Brano selezionato —
——————————
Corrispettivi e fattura

Dopo che il 2019, sotto il profilo fiscale, è stato segnato dall’avvio generalizzato della fatturazione elettronica, allo stesso modo il 2020 ha visto gli esercenti di commercio al minuto obbligati all’applicazione della disciplina legata ai corrispettivi telematici. Si tratta di una transizione che probabilmente porterà vantaggi sotto diversi aspetti, ma è innegabile che, soprattutto per i contribuenti di minori dimensioni, tale evoluzione finisce per creare non poche preoccupazioni e complicazioni operative, in quanto trattasi di soggetti che spesso hanno scarse risorse e talvolta sono poco avvezzi agli strumenti elettronici.

Sotto questo punto di vista, i contribuenti forfettari che hanno colto con favore l’esonero dalla fatturazione elettronica (dal 2020 è stato infatti introdotto un incentivo per tali soggetti all’utilizzo di tale strumento, ma certo essi possono continuare come fatto in passato), al contrario non ottengono nessuna esimente quando gestiscono le proprie operazioni attive tramite i corrispettivi: anche tali soggetti, infatti, dal 2020 si devono dotare (se già non l’hanno fatto) di un registratore telematico e dovranno curarsi di memorizzare elettronicamente e trasmettere telematicamente, alle scadenze previste, i dati all’Agenzia delle Entrate.
——————————
Righe di dati —
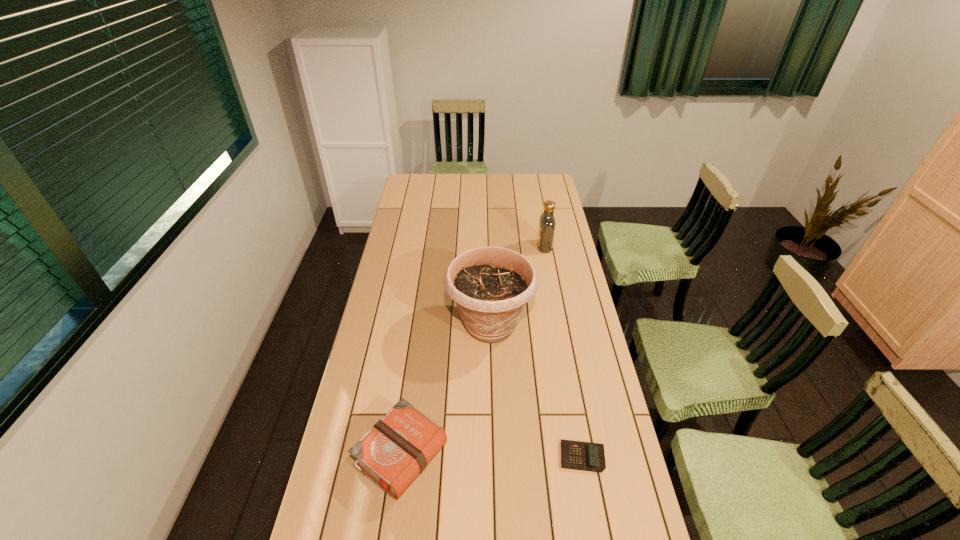
Locate an element on the screen. This screenshot has height=540, width=960. the third nearest object is located at coordinates (490, 285).

Locate an element on the screen. The image size is (960, 540). the farthest object is located at coordinates (546, 230).

The height and width of the screenshot is (540, 960). In order to click on the second shortest object in this screenshot , I will do `click(397, 449)`.

You are a GUI agent. You are given a task and a screenshot of the screen. Output one action in this format:
    pyautogui.click(x=<x>, y=<y>)
    Task: Click on the shortest object
    This screenshot has height=540, width=960.
    Given the screenshot: What is the action you would take?
    pyautogui.click(x=586, y=456)

Find the location of a particular element. blank space located 0.160m on the right of the second farthest object is located at coordinates (576, 325).

Where is `vacant space located 0.120m on the front-facing side of the vodka`? The width and height of the screenshot is (960, 540). vacant space located 0.120m on the front-facing side of the vodka is located at coordinates (511, 247).

This screenshot has height=540, width=960. I want to click on vacant region located on the front-facing side of the vodka, so click(x=511, y=247).

The width and height of the screenshot is (960, 540). I want to click on free spot located 0.170m on the front-facing side of the vodka, so click(500, 247).

Where is `vacant space located on the right of the Bible`? The image size is (960, 540). vacant space located on the right of the Bible is located at coordinates (548, 455).

Locate an element on the screen. This screenshot has width=960, height=540. vacant space located 0.110m on the left of the calculator is located at coordinates (520, 457).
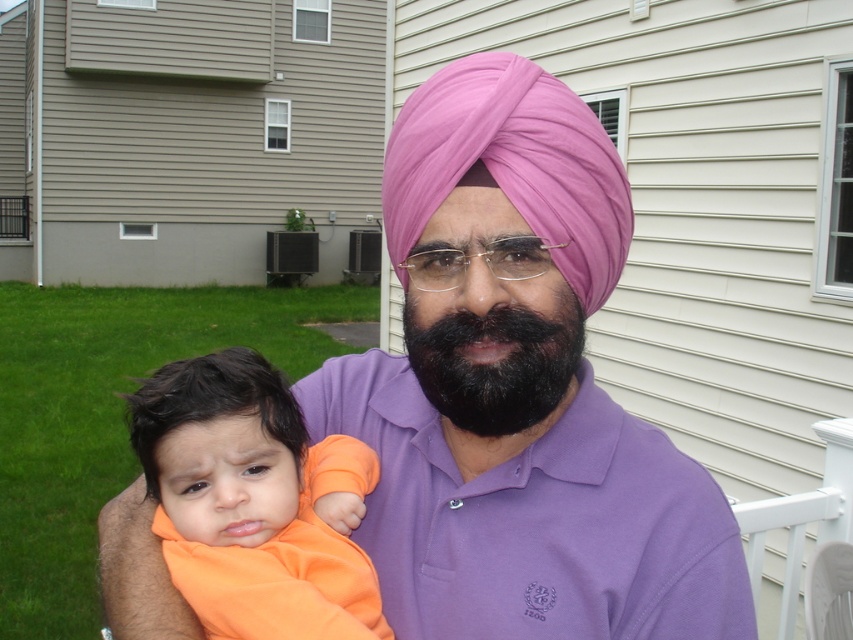
Measure the distance from orange fleece at center to pink fabric turban at center.

orange fleece at center and pink fabric turban at center are 13.57 inches apart.

Is the position of orange fleece at center more distant than that of pink fabric turban at center?

Yes, orange fleece at center is further from the viewer.

This screenshot has height=640, width=853. I want to click on orange fleece at center, so click(254, 500).

Between point (602, 202) and point (236, 412), which one is positioned in front?

Point (602, 202)

Is purple matte turban at center shorter than orange fleece at center?

In fact, purple matte turban at center may be taller than orange fleece at center.

Find the location of a particular element. purple matte turban at center is located at coordinates (518, 388).

You are a GUI agent. You are given a task and a screenshot of the screen. Output one action in this format:
    pyautogui.click(x=<x>, y=<y>)
    Task: Click on the purple matte turban at center
    
    Given the screenshot: What is the action you would take?
    pyautogui.click(x=518, y=388)

Between point (489, 518) and point (190, 410), which one is positioned behind?

The point (489, 518) is behind.

Between point (573, 595) and point (370, 484), which one is positioned in front?

Positioned in front is point (573, 595).

Find the location of a particular element. Image resolution: width=853 pixels, height=640 pixels. purple cotton polo shirt at center is located at coordinates (534, 520).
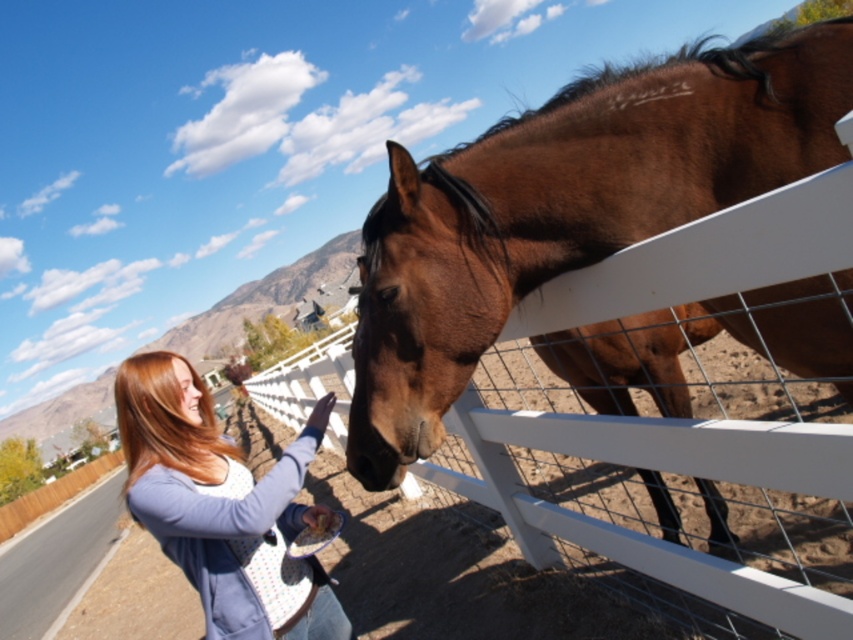
You are standing in the field and see the brown glossy horse at center and the matte blue sweater at lower left. Which object is positioned to the right side?

The brown glossy horse at center is positioned to the right of the matte blue sweater at lower left.

You are standing in the field and see the brown glossy horse at center and the matte blue sweater at lower left. Which object is higher up in the image?

The brown glossy horse at center is located above the matte blue sweater at lower left, so the brown glossy horse at center is higher up in the image.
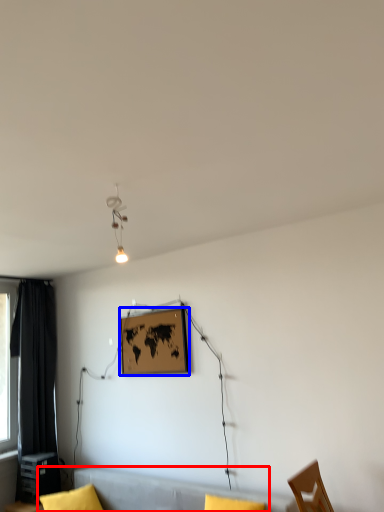
Question: Among these objects, which one is nearest to the camera, couch (highlighted by a red box) or picture frame (highlighted by a blue box)?

Choices:
 (A) couch
 (B) picture frame

Answer: (A)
——————————
Consegna — Puoi estrarre dal brano sui corrispettivi telematici, senza cambiare nulla, il tratto che va da "Dopo che il" fino a "agli strumenti elettronici."?

Risposta scritta —
Dopo che il 2019, sotto il profilo fiscale, è stato segnato dall’avvio generalizzato della fatturazione elettronica, allo stesso modo il 2020 ha visto gli esercenti di commercio al minuto obbligati all’applicazione della disciplina legata ai corrispettivi telematici. Si tratta di una transizione che probabilmente porterà vantaggi sotto diversi aspetti, ma è innegabile che, soprattutto per i contribuenti di minori dimensioni, tale evoluzione finisce per creare non poche preoccupazioni e complicazioni operative, in quanto trattasi di soggetti che spesso hanno scarse risorse e talvolta sono poco avvezzi agli strumenti elettronici.